Mind you, I don’t think for a moment that there _couldn’t_ be a reason that would justify cramping my lifestyle, I just think that there _isn’t_.
‘David has made the argument much better than I, but marriage is more than just a legal contract between two consenting adults that later helps lawyers determine whose property is whose when allocating the divorce settlement. It is an essential societal institution necessary for an advanced and humane civilization by instituting the most ideal and socially preferred framework for the creation and education of future generations.’
Very possibly - so what? How does opening it to same-sex couples interfere with this in any way?
‘They are not the enemy. The real enemy is anyone who sophistically and sophomorically relegates this debate to one between white hats and enemies.’
Err, no, really, there is an enemy. I had the chastening experience of having to go on a long drive through Central California the day after the Lawrence vs Texas decision was handed down, and there was little to listen to but Christian radio. Station after station after station of people hopping mad that they weren’t allowed to have the government lock us up.
‘And kid yourself all you like, people have not been beaten into relative submission by you and your ilk – people genuinely believe that I shouldn’t be treated rudely and with disrespect because of whom I’m inclined to love.’

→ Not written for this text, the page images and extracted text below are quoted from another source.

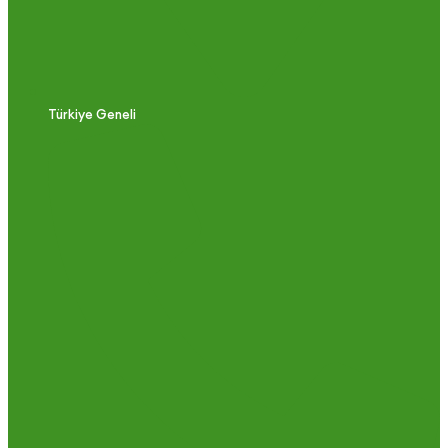
Türkiye Geneli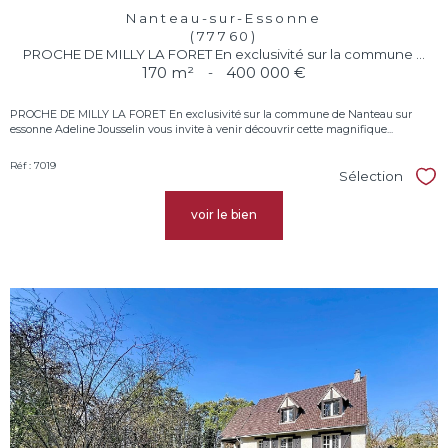
Nanteau-sur-Essonne
(77760)
PROCHE DE MILLY LA FORET En exclusivité sur la commune ...
170 m²
-
400 000 €
PROCHE DE MILLY LA FORET En exclusivité sur la commune de Nanteau sur
essonne Adeline Jousselin vous invite à venir découvrir cette magnifique...
Réf : 7019
Sélection
Sél
voir le bien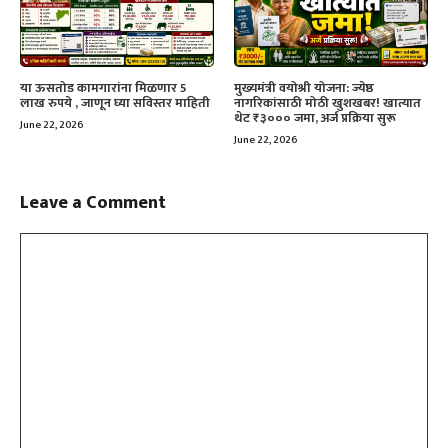
या ऊसतोड कामगारांना मिळणार 5
मुख्यमंत्री वयोश्री योजना: ज्येष्ठ
लाख रुपये , जाणून घ्या सविस्तर माहिती
नागरिकांसाठी मोठी खुशखबर! खात्यात
थेट ₹३००० जमा, अर्ज प्रक्रिया सुरू
June 22, 2026
June 22, 2026
Leave a Comment
Comment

Sorry, I was unclear. What I was trying to say is that the many people who, still, really hate your guts have largely been steamrollered by the alliance that has been forged, at least in more progressive states, and at least on the big-ticket issues like sodomy laws. And most of the people in that alliance really do think as you say. But there are degrees of these things. Some people don’t want to think of themselves as haters, but they’re not entirely OK with your relationship either. As far as I can tell, it pleases them to be magnanimous towards the unfortunate wretches who are same-sex attracted, but only as a favour from a position of imagined superiority and only so long as the unfortunate know their place. And of course to maintain such an attitude, excuses have to be manufactured as to why same-sex relationships are unworthy. I wish I could say that I saw more in opposition to SSM than that, but I don’t. I think it’s just a milquetoast version of the same narrow-minded religion I heard on the radio that day in the central valley.
Other Mark: ‘I don’t believe you for one second but oh well…’
I forgot to address this above. Why on earth would I be mistaken or lie about how I use the word gay? It’s perfectly simple: I use it to mean primarily or exclusively same-sex attracted, period, because that’s the prevailing use in the gay community and it’s our word. I’m aware that other people use it for other things. Many conservative Christians use it to mean someone who primarily or exclusively has same-sex sex. Also, although I can’t quite figure out the nuance, but it seems that some also mean people who are out and proud and reserve the _right_ to have same-sex sex, as opposed to those who are struggling to be celibate or keep up opposite-sex relationships and just fall off the wagon regularly. But I don’t use it in any of those senses, and I have no intention of cooperating with it being used like that.
David: ‘I think you’re taking the attitudes toward sin and immorality of some other religion and imputing them to me.’
Very possibly. But then I _was_ translating for someone who wasn’t Jewish. And possibly not - after seeing you diss the woman emailing you about jonahweb.com, I’m sceptical there’s as big a difference between how Jews regard these things and everybody else as you make out.